O Tribunal Regional do Trabalho da 2ª Região (TRT-2) determinou a manutenção de, no mínimo, 70% dos serviços de coleta de resíduos realizados pela Cotia Ambiental Sociedade Anônima nos municípios de Cotia e Embu das Artes.

A decisão foi proferida na noite desta quinta-feira (13), durante audiência no processo de Dissídio Coletivo de Greve envolvendo a empresa e o Sindicato dos Trabalhadores em Empresas de Prestação de Serviços de Asseio e Conservação e Limpeza Urbana (Siemaco).

A determinação ocorre após trabalhadores do turno da manhã rejeitarem uma cláusula de paz anteriormente apresentada e deflagrarem greve. Entre as reivindicações estão o descumprimento de acordos trabalhistas e atrasos nos depósitos do Fundo de Garantia do Tempo de Serviço (FGTS).

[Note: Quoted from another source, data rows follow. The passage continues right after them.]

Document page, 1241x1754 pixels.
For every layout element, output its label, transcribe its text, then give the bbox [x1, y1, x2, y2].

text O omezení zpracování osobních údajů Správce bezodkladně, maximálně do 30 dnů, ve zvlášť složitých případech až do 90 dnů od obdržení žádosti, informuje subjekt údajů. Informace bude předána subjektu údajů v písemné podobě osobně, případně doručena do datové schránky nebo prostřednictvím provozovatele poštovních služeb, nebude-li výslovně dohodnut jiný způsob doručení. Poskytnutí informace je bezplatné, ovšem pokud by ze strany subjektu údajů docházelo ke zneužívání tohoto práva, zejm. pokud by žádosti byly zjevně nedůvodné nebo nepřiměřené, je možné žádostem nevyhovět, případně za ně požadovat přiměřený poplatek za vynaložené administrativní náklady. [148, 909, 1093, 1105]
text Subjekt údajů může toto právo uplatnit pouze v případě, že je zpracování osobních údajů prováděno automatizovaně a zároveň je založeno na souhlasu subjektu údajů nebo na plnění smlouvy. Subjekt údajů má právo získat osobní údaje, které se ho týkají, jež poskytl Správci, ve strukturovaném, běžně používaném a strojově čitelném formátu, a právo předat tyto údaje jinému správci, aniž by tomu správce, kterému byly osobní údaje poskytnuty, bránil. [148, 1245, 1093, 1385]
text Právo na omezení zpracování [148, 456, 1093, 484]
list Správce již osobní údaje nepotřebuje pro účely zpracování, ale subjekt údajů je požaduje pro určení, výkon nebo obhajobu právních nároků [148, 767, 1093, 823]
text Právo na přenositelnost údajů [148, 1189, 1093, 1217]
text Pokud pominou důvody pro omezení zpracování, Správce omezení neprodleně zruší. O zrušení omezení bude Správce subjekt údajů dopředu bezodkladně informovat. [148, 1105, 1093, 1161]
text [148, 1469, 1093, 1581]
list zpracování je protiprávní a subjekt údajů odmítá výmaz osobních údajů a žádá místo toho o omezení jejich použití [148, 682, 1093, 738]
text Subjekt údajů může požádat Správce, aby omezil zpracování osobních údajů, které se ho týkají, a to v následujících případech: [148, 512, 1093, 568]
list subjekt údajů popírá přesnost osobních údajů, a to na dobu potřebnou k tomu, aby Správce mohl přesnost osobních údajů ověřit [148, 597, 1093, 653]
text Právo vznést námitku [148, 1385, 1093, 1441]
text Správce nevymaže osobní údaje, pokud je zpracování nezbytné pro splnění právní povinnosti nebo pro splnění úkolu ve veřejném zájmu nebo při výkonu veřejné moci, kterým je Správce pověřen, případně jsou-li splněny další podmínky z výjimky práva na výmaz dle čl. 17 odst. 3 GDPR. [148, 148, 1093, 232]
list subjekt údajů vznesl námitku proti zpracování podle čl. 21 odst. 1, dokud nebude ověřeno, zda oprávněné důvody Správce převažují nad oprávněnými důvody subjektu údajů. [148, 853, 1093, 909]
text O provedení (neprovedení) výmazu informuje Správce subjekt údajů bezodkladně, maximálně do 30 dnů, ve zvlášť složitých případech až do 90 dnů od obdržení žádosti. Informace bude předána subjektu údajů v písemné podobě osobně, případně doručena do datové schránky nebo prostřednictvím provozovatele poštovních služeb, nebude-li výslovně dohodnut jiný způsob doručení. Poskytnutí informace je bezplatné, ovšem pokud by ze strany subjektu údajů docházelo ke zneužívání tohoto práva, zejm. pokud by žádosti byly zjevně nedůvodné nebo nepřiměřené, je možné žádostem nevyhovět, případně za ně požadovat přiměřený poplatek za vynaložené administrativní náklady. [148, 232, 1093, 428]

Empresa é apontada como responsável pela deflagração da greve

Segundo as informações encaminhadas pelo TRT-2, débitos recorrentes e individualizados nos depósitos do FGTS levaram o Ministério Público do Trabalho a apontar a responsabilidade da empresa pela deflagração do movimento.

A Cotia Ambiental, por sua vez, afirma ter repassado 20% das pendências por meio de Pix à Caixa Econômica Federal, além de ter regularizado convênios médicos, farmácias e pensões.

O sindicato informou que os trabalhadores exigem o pagamento de pelo menos 50% da dívida do FGTS para o retorno às atividades. A entidade também aponta problemas na manutenção da frota de veículos e pendências relacionadas a empréstimos consignados.

Para garantir o atendimento das necessidades inadiáveis da comunidade, a juíza auxiliar da Vice-Presidência Judicial do TRT-2, Luciana Bezerra de Oliveira, determinou que pelo menos 70% do contingente de trabalhadores estivessem em operação a partir das 6h desta sexta-feira (14).

Segundo a determinação, p descumprimento poderá resultar na aplicação de multa de R$ 500 mil ao sindicato, além de multa diária continuada de R$ 200 mil.

As partes também receberam prazo até as 15h desta sexta-feira (14) para apresentar uma petição conjunta detalhando as medidas que serão adotadas para garantir o atendimento à população, sob pena de aplicação de multas a ambas: R$ 1 milhão, diários, ao sindicato, e R$ 2 milhões, diários, à empresa, em caso de omissão.

Um Oficial de Justiça foi designado para acompanhar e verificar a efetividade das medidas na sede da empresa a partir das 6h desta sexta-feira. O acompanhamento também poderá ocorrer no sábado (15), se necessário, no endereço operacional da empresa em Embu das Artes.

A Prefeitura de Cotia será oficialmente notificada sobre a decisão, mas já havia informado que mantém uma equipe de contingência para minimizar os impactos da paralisação e que cobra da empresa contratada o restabelecimento integral da coleta.

O pedido apresentado pelo sindicato para o bloqueio das faturas da empresa, com o objetivo de garantir a quitação dos débitos do FGTS, será analisado pelo TRT-2 após o encerramento do prazo de conciliação.

A decisão integra o processo nº 1011092-68.2026.5.02.0000.

A Prefeitura de Cotia também informou que mantém os pagamentos previstos no contrato em dia e que a execução regular dos serviços de coleta é responsabilidade da empresa contratada. O município afirmou ainda que seguirá atuando emergencialmente nos pontos mais afetados enquanto o atendimento não for totalmente normalizado.